Directions. Using the records below, quote only the span that opens with the line containing "ПРИКАРПАТЦІ ВСЕ ЩЕ ЗБИРАЮТЬ" and closes with the line containing "Ми будемо вдячні вам, якщо Ви", exactly and inclusively.

Exercise inputs.

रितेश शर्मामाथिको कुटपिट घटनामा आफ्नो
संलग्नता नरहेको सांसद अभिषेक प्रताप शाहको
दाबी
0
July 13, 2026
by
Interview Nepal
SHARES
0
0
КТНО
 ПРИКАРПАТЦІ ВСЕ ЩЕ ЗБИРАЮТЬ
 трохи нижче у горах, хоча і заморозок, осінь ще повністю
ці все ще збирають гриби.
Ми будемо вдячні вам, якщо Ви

* * *

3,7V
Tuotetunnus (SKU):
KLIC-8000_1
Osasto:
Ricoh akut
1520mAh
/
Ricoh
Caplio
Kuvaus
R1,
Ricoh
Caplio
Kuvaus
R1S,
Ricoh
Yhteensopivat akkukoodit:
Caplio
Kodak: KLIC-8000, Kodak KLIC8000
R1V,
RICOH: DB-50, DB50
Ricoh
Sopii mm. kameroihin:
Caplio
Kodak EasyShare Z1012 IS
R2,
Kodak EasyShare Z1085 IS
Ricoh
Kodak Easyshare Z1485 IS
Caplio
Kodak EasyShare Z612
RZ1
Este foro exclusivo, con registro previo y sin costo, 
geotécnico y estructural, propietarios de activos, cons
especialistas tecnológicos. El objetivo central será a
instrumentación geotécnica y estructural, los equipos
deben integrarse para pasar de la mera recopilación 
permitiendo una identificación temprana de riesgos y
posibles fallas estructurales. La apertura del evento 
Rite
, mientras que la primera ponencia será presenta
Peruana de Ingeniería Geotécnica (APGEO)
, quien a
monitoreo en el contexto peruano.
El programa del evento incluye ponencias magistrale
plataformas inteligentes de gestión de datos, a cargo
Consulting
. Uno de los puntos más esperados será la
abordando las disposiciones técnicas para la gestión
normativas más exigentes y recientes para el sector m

Task solution.
 ПРИКАРПАТЦІ ВСЕ ЩЕ ЗБИРАЮТЬ
 трохи нижче у горах, хоча і заморозок, осінь ще повністю
ці все ще збирають гриби.
Ми будемо вдячні вам, якщо Ви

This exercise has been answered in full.